Alla Svezia arriverà il 25 per cento in meno, all’Italia circa il 30. Per ogni paese la percentuale cambia, ed è l’azienda a decidere, in modo arbitrario e asimmetrico, in quali regioni la diminuzione sarà più importante. Lo denuncia, in Italia, il commissario Domenico Arcuri, e si dice pronto a fare ricorso: «L’arbitraria distribuzione è decisa dall’azienda, senza condividerla né comunicarla ai miei uffici, e produce un’asimmetria tra regioni». Sei non subiranno tagli: Abruzzo, Basilicata, Marche, Molise, Umbria e Valle d'Aosta. A patire di più la sforbiciata saranno regioni molto colpite dal virus: Lombardia, Emilia-Romagna e Veneto riceveranno circa 25mila dosi in meno. Lo sconcerto arriva non solo da Roma ma anche da altri paesi europei, Lituania Lettonia Estonia Finlandia Danimarca e Svezia scrivono a Bruxelles. Mentre gli aspetti logistici sono definiti da protocolli fra azienda e stati, i punti generali sono infatti stipulati dalla Commissione nell’accordo con Pfizer. I termini, noti ai governi, sono segreti sia all’opinione pubblica che agli europarlamentari, che hanno potuto vedere solo stralci di uno dei contratti (CureVac).

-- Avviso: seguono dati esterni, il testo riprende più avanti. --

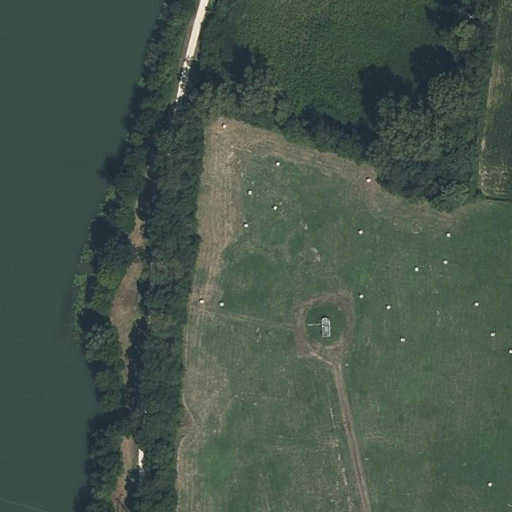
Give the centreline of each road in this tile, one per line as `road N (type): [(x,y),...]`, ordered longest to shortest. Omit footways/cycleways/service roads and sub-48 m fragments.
road 1 (track): [(336,358),(368,511)]
road 2 (track): [(336,358),(350,319),(335,299),(313,301),(302,315),(302,335),(317,350)]
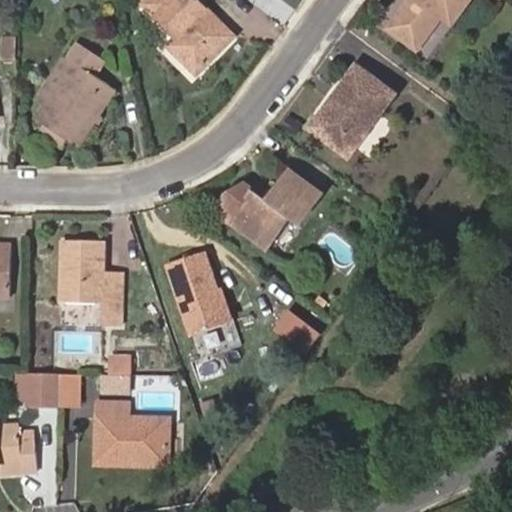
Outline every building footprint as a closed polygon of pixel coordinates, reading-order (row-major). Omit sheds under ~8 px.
[(169,47),(202,79),(245,37),(207,0),(149,0),(144,6),(167,29),(173,23),(183,33),(169,47)] [(412,0),(391,30),(425,56),(450,24),(460,33),(483,0),(412,0)] [(83,151),(125,90),(100,72),(108,59),(82,42),(71,58),(69,56),(42,93),(51,100),(36,120),(83,151)] [(313,129),(349,158),(359,145),(356,142),(382,109),(385,111),(394,100),(358,70),(348,83),(351,84),(327,116),(324,114),(313,129)] [(220,213),(278,256),(304,223),(312,229),(338,196),(299,168),(276,202),(253,184),(220,213)] [(0,298),(17,299),(17,243),(0,242),(0,298)] [(63,244),(62,306),(101,307),(101,329),(131,328),(129,273),(113,274),(114,243),(63,244)] [(194,339),(244,323),(214,249),(167,267),(194,339)] [(108,360),(108,377),(126,376),(126,360),(108,360)] [(61,411),(62,377),(31,377),(13,377),(14,403),(23,403),(23,411),(61,411)] [(76,377),(62,377),(61,411),(75,410),(76,377)] [(133,458),(169,458),(170,426),(132,425),(132,406),(101,405),(100,466),(133,466),(133,458)] [(0,471),(7,471),(7,478),(36,476),(35,449),(20,449),(18,434),(0,434),(0,471)] [(168,467),(169,458),(133,458),(133,466),(168,467)]
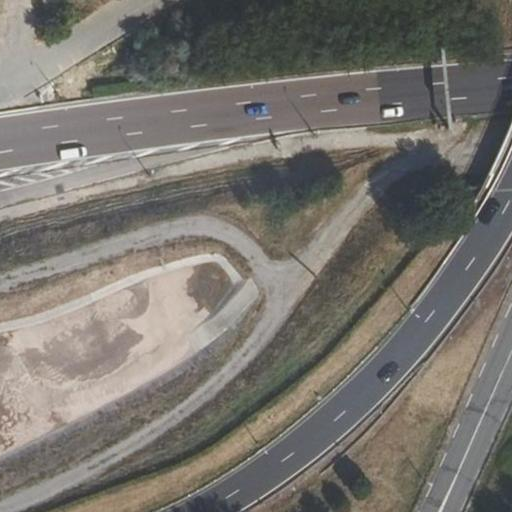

Venerdì Ursula von der Leyen ha riferito di aver parlato col ceo di Pfizer e aver ricevuto «rassicurazioni che tutte le dosi previste arriveranno nel primo trimestre», il che non elimina i ritardi immediati; la presidente della Commissione non ha fatto accenno a violazioni dei patti né a ricorsi. Pfizer ha comunque poi ammorbidito il suo annuncio: promette la ripresa normale degli arrivi già dal 25.

Gli aspetti controversi

Restano le polemiche. In altri paesi ben paganti le consegne vanno a pieno ritmo, e già a dicembre il Belgio patì l’annuncio di 300mila dosi in meno mentre Israele festeggiava arrivi massici. Su Pfizer si abbattono anche gli “EmaLeaks”: a seguito di un hackeraggio dell’agenzia europea del farmaco, per il quale Le Monde considera possibile una “pista russa”, sono state pubblicate mail che mostrerebbero le pressioni alle quali era sottoposta l’agenzia quando valutava il via libera. Nondimeno Ema chiedeva all’azienda più chiarezza su alcuni aspetti tra i quali le differenze qualitative tra alcuni lotti di vaccini; un aggiustamento delle procedure di fabbricazione e quindi una maggior quantità di rna avrebbe potuto garantire più certezza di efficacia.